Remember when Anthropic framed its Mythos Preview as a digital Frankenstein too dangerous to let loose? The company restricted access to ‘critical industry partners’ and basked in the glow of its own hype. Well, the UK’s AI Security Institute (AISI) just dropped a reality bomb. Their new evals show OpenAI’s GPT-5.5, released publicly last week, hits essentially the same marks on high-level cyber tasks. Mythos Preview passed 68.6% of expert-level challenges; GPT-5.5 scored 71.4%. That is within the margin of error, making Anthropic’s alarmist rollout look more like a marketing stunt than a genuine safety concern.
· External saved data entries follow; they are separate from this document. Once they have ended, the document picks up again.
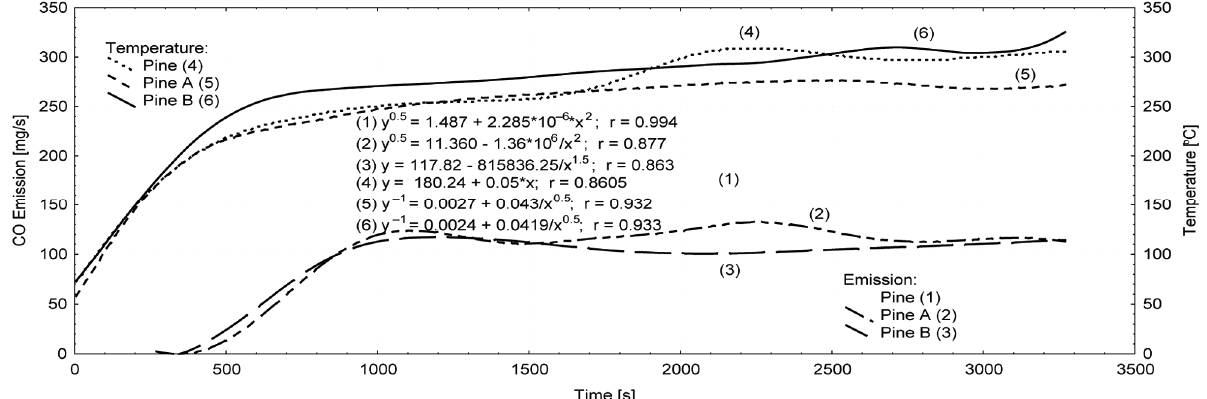
Fig. 6. Average emissions of CO from tested specimens and alternation of average temperature on the surface of tested specimens 2 affected by heat sources of 10 kW/m subjected to time: (1) – non-treated pine timber specimens; (2) – pine timber specimens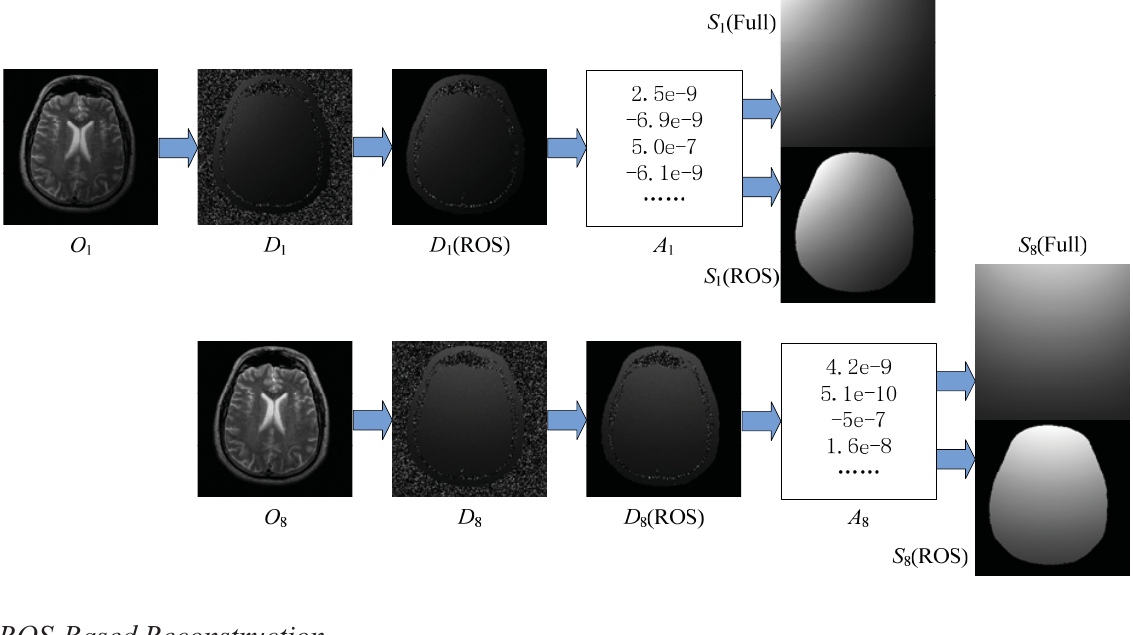
Figure 4. Estimation of sensitivity maps. From left to right columns: eight scout images to O ) from eight channels; energy ratios (D (O 1 8 parameters by Equation (10); the estimated sensitivity maps S full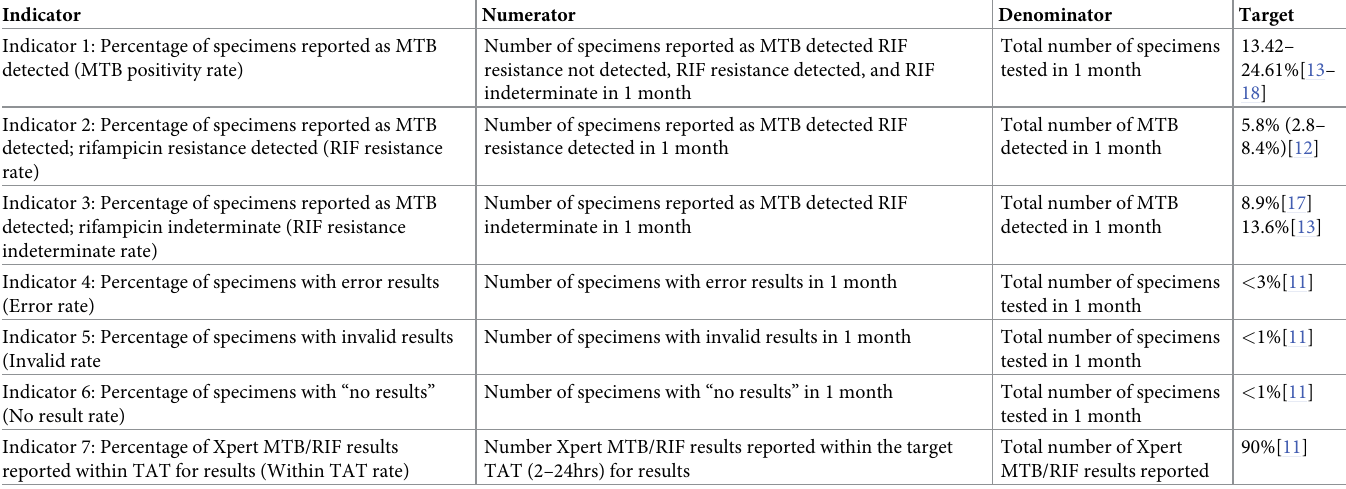
Table 1. Quality indicators implemented to monitor the performance of Xpert MTB/RIF molecular assay in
AISI’s conclusion is brutal: the capability is ‘a byproduct of more general improvements in long-horizon autonomy, reasoning, and coding,’ not some unique, locked-in-a-vault breakthrough.
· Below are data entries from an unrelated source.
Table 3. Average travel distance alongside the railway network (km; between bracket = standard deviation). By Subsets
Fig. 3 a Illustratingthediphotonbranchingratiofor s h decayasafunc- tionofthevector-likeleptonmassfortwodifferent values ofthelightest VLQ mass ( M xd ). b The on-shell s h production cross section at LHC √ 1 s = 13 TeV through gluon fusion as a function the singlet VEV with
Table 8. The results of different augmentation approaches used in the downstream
The Altman Takedown: Fear as a Sales Pitch
OpenAI CEO Sam Altman, never one to miss a PR opportunity, called out the practice by name in a recent podcast interview. He labeled it ‘fear-based marketing’ and drew a sharp analogy: ‘We have built a bomb. We are about to drop it on your head. We will sell you a bomb shelter for $100 million.’ He predicted more of this rhetoric about models that are ‘too dangerous to release,’ while noting the irony that truly dangerous models will still need controlled deployment. It is a pointed critique of an industry that increasingly uses safety theater to manufacture exclusivity and justify sky-high enterprise contracts. The subtext is clear: if you cannot beat your competitor on raw metrics, scare your customers into thinking you are the only one responsible enough to handle the fire.
The Real Cyber Arms Race Is Getting Weird
Meanwhile, the actual capabilities keep advancing with little fanfare. AISI ran a grueling 32 step data extraction attack simulation called ‘The Last Ones.’ GPT-5.5 succeeded 3 out of 10 times. Mythos Preview? Only 2 out of 10. No prior model had ever succeeded once. OpenAI is now doubling down on this by limiting access to its GPT-5.5-Cyber variant to ‘critical cyber defenders’ from Thursday onward. This is not about safety. This is about creating a new class of AI weapon for a select few. Researchers should look closely at CVE-2026-33421 (https://cve.org/CVE-2026-33421) and CVE-2026-33897 (https://cve.org/CVE-2026-33897), which detail vulnerabilities found during these very tests. The hype cycle is collapsing under the weight of its own contradictions, and the only thing ‘too dangerous to release’ might be the truth about who is really in control.